# Where to buy Talbot Express parts?



## Waleem (Nov 1, 2006)

Guys

A friend of mine has a Talbot Express camper, 1990 with the 2 litre petrol engine. He's in desperate need of a part that he's been unable to trace and I wonder if anyone could advise?
He needs the four way metal coolant union that pushes into the block near the top of the engine. It has two hoses coming off it and a temp sender at the front. 
The FIAT part number is 9153951480 and Peugeot is 1245.41
Any help appreciated!


Thanks.


----------



## listerdiesel (Aug 3, 2012)

Is this the part?

http://www.jktowers.co.uk/product/talbot_express_petrol_steel_water_pipe

Peter

EDIT: May not be correct fitment, but possibly modifyable.


----------



## Waleem (Nov 1, 2006)

Unfortunately not-it's much shorter-basically just a 4 way union with a sender screwed into it. I've tried everywhere I can think of.....


----------



## listerdiesel (Aug 3, 2012)

OK, is the old bit still extant? ie can it be sent to us to see if it can be repaired?

Peter


----------



## rayc (Jun 3, 2008)

Waleem said:


> Guys
> 
> A friend of mine has a Talbot Express camper, 1990 with the 2 litre petrol engine. He's in desperate need of a part that he's been unable to trace and I wonder if anyone could advise?
> He needs the four way metal coolant union that pushes into the block near the top of the engine.
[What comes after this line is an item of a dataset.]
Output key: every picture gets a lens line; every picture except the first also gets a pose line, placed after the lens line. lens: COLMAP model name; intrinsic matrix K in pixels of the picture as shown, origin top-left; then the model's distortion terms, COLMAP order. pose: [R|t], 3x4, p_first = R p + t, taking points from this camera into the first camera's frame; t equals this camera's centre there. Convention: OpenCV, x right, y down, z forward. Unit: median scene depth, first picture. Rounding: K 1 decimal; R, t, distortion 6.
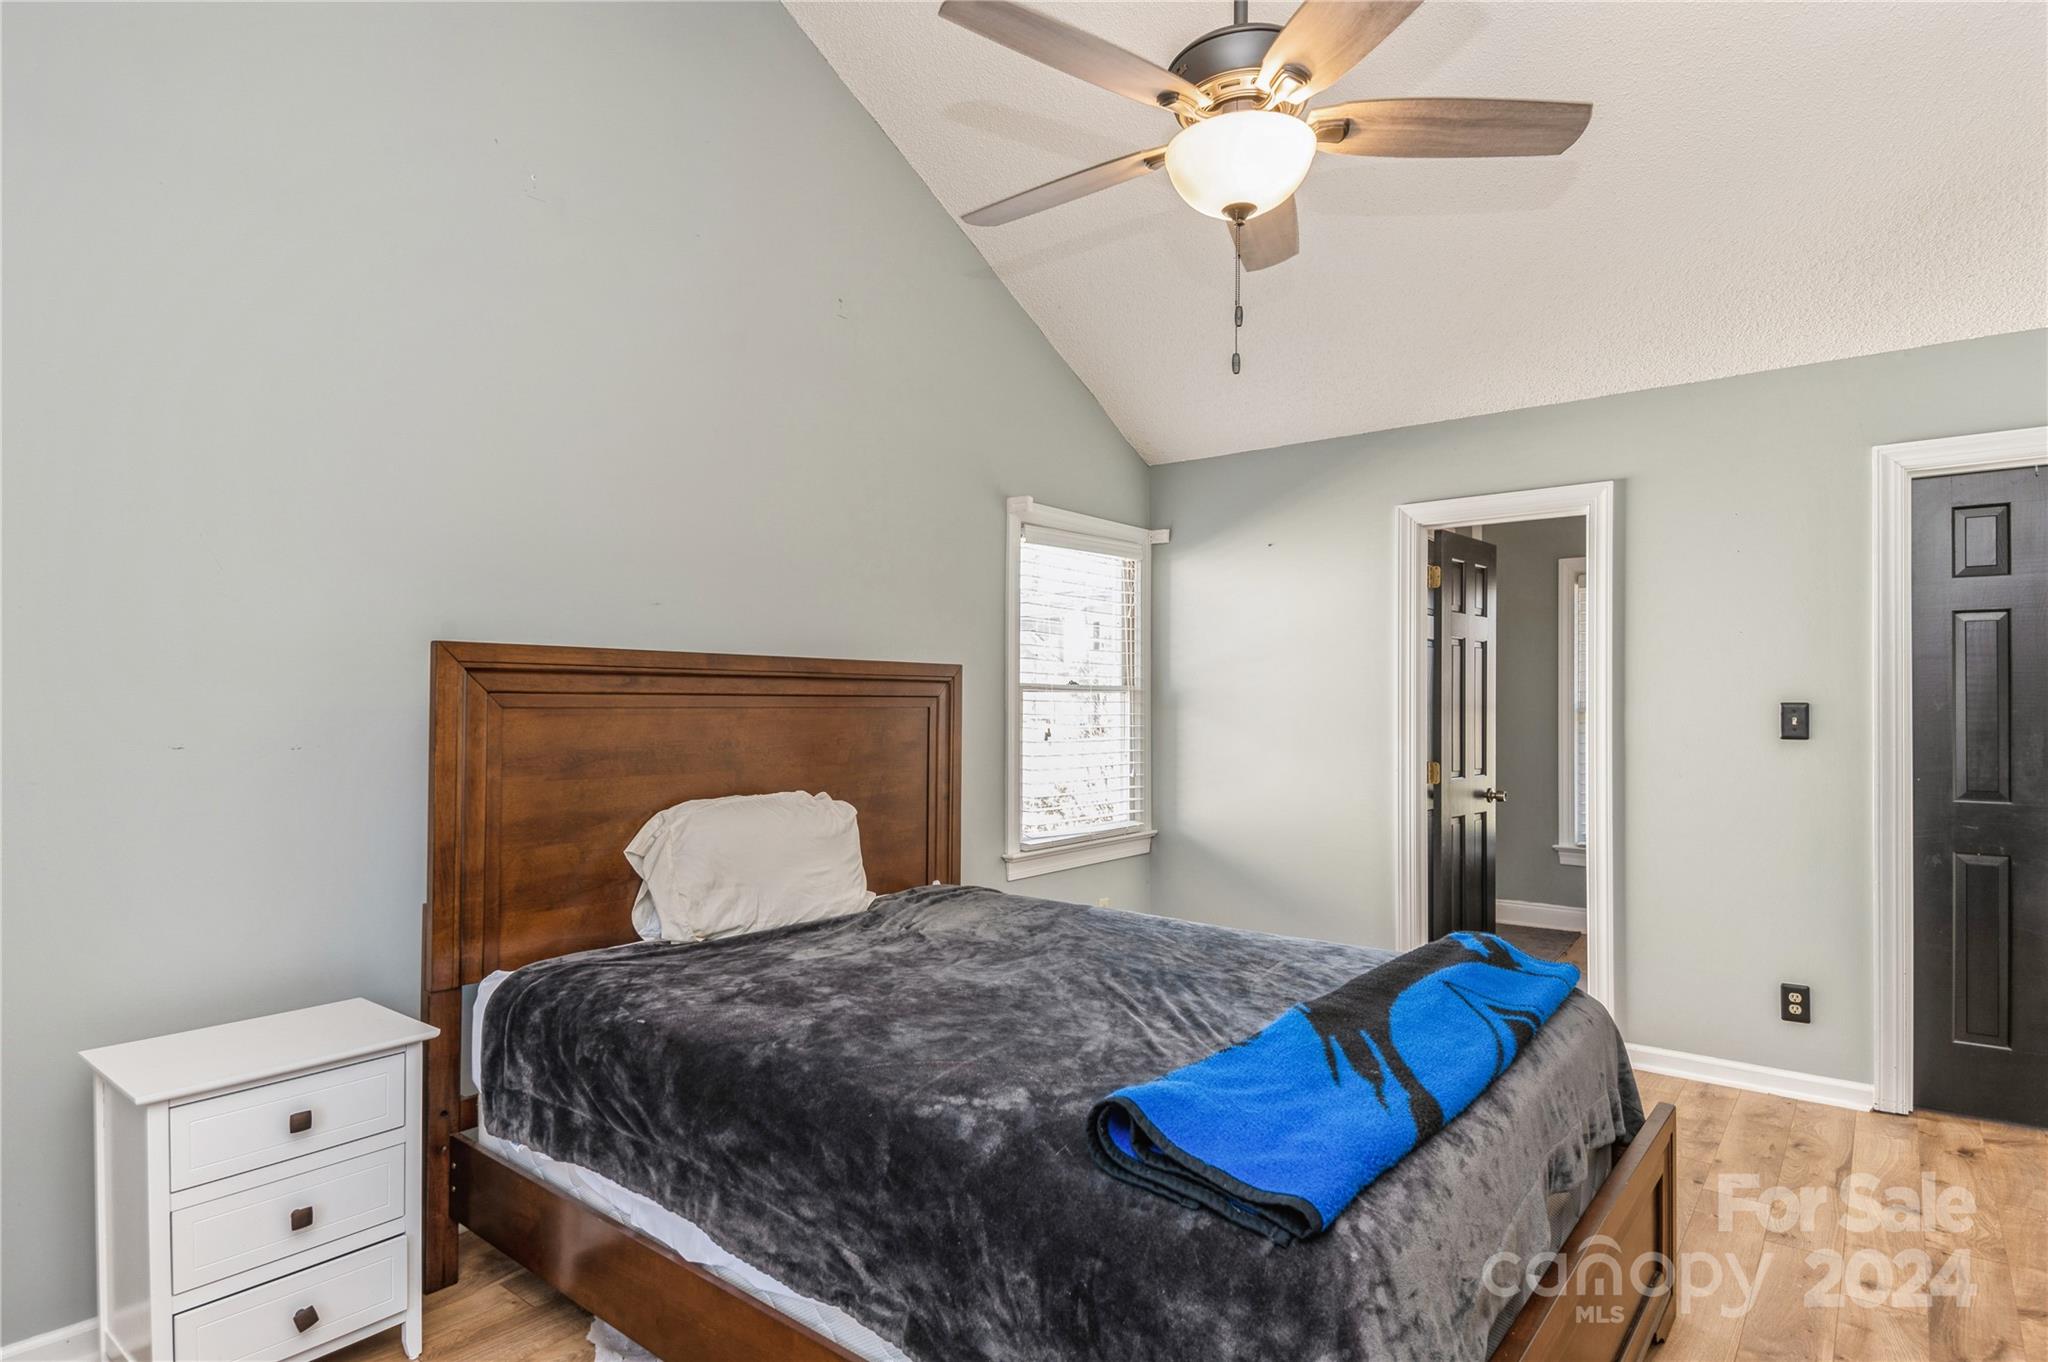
lens RADIAL K [[1102.6, 0, 1024.7], [0, 1102.6, 693.1], [0, 0, 1]] dist [0.005018, -0.000483]
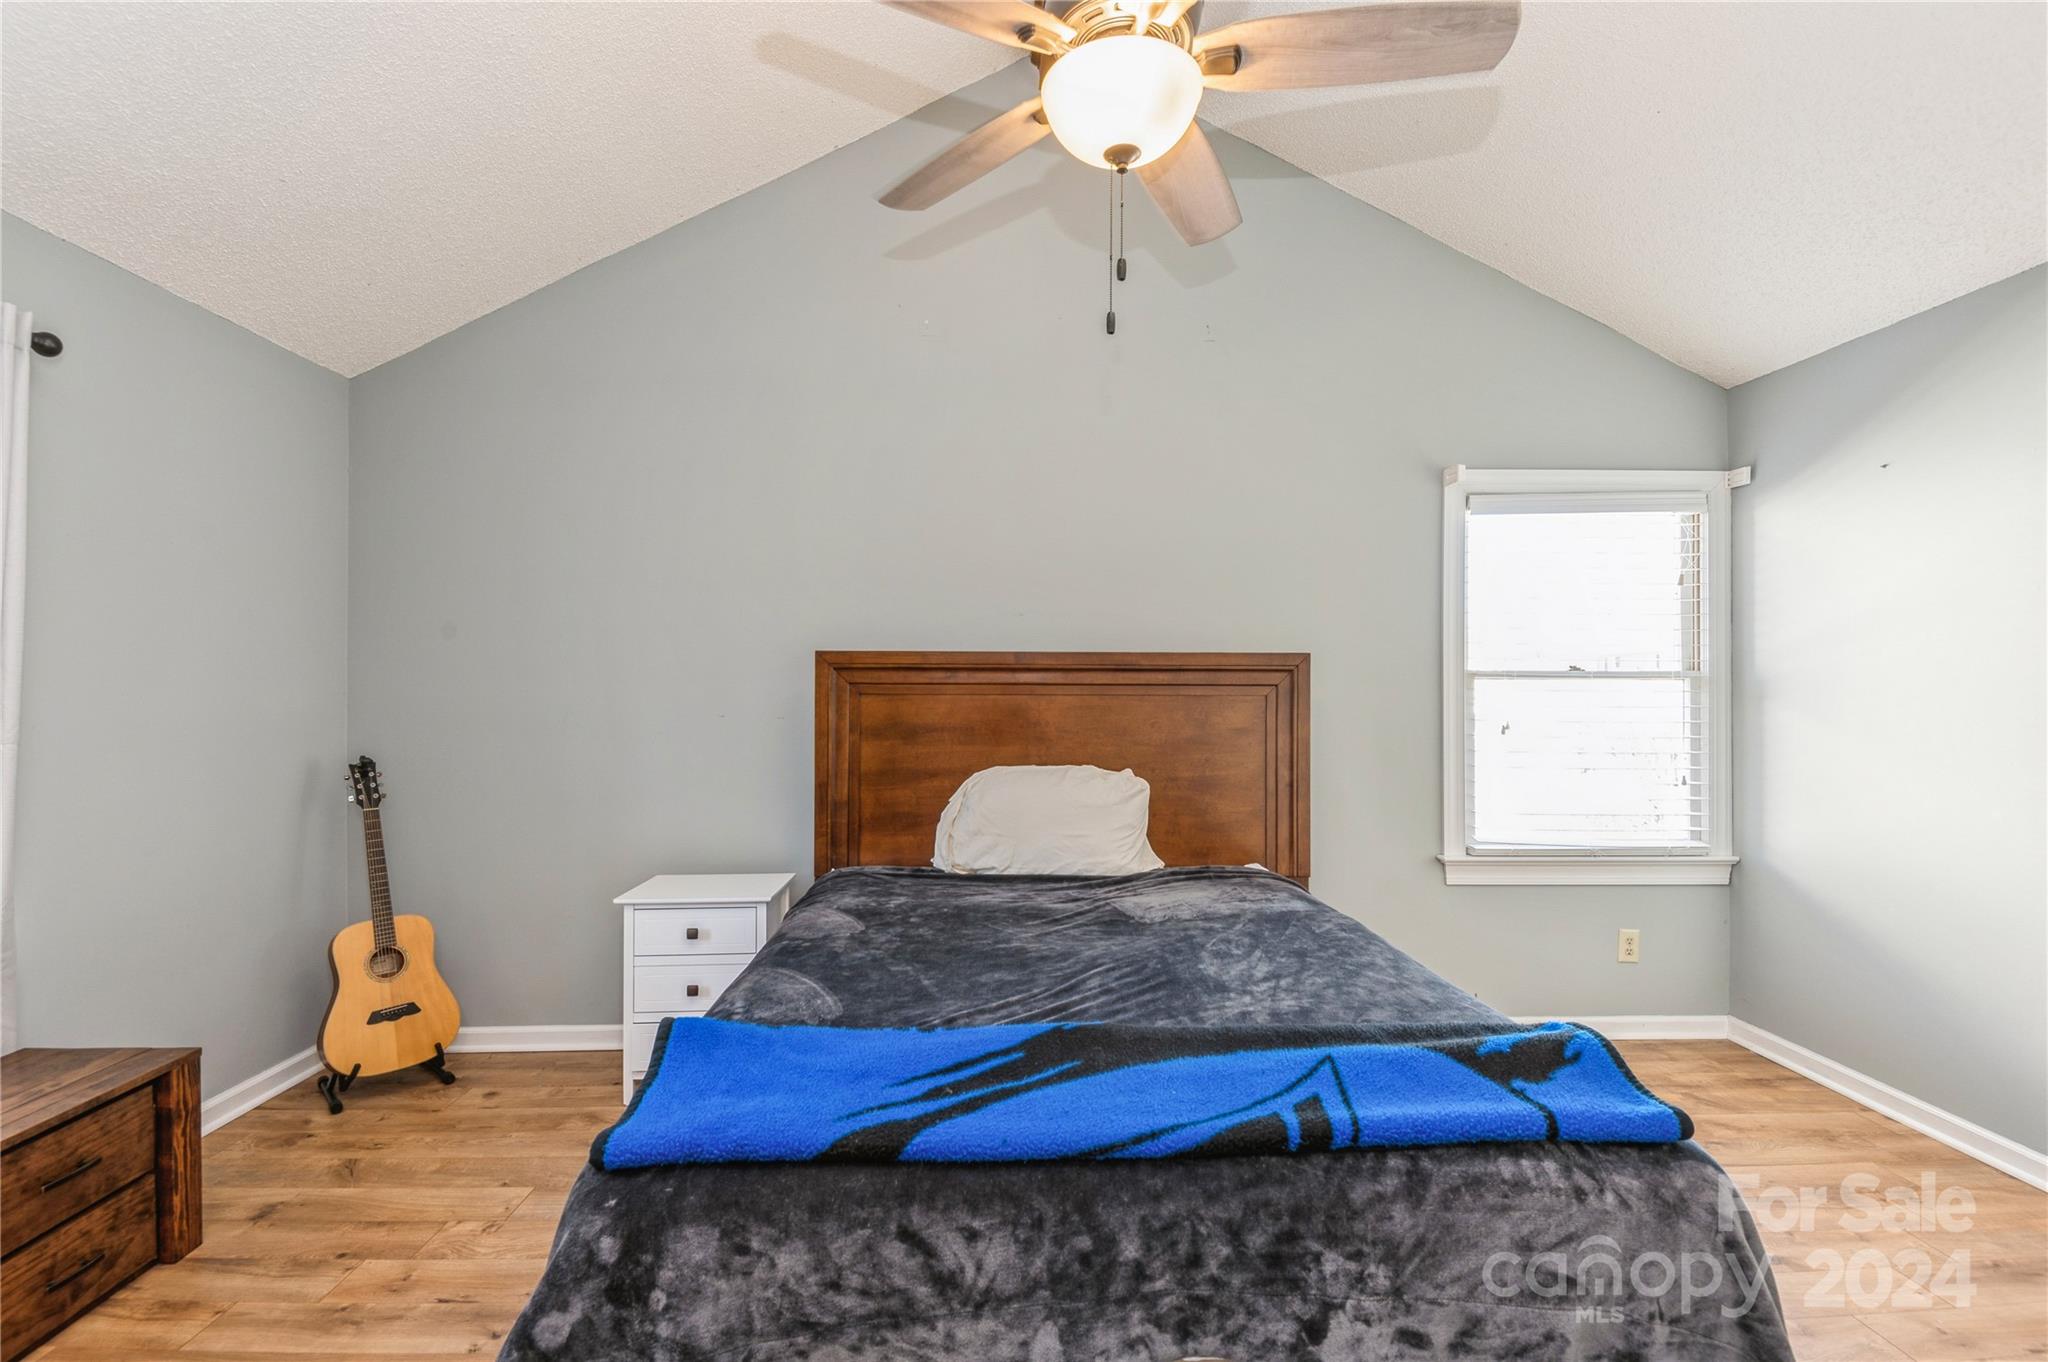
lens RADIAL K [[937.0, 0, 1020.4], [0, 937.0, 677.2], [0, 0, 1]] dist [0.025030, -0.000023]
pose [[0.629786, -0.015483, -0.776615, 0.474071], [0.005963, 0.999868, -0.015098, 0.008139], [0.776746, 0.004878, 0.629795, 0.276848]]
It has two hoses coming off it and a temp sender at the front.
> ...


A topic on another forum

http://www.talbotoc.com/3-way-water-union-pipe-t8546.html


----------



## drcotts (Feb 23, 2006)

Have you tried internet parts suppliers

try partsgateway.com
breakerlink.com

put the details in and this goes out to 1000s of breakers yards if they have the part in stock they will phone or Txt you and agree a price and pots it to you with warramty

I have used these many times with great sucess

costs nothing so nothing to lose

good luck


----------



## 747 (Oct 2, 2009)

A Company called No. 1 Gear used to be the place for Talbots.


----------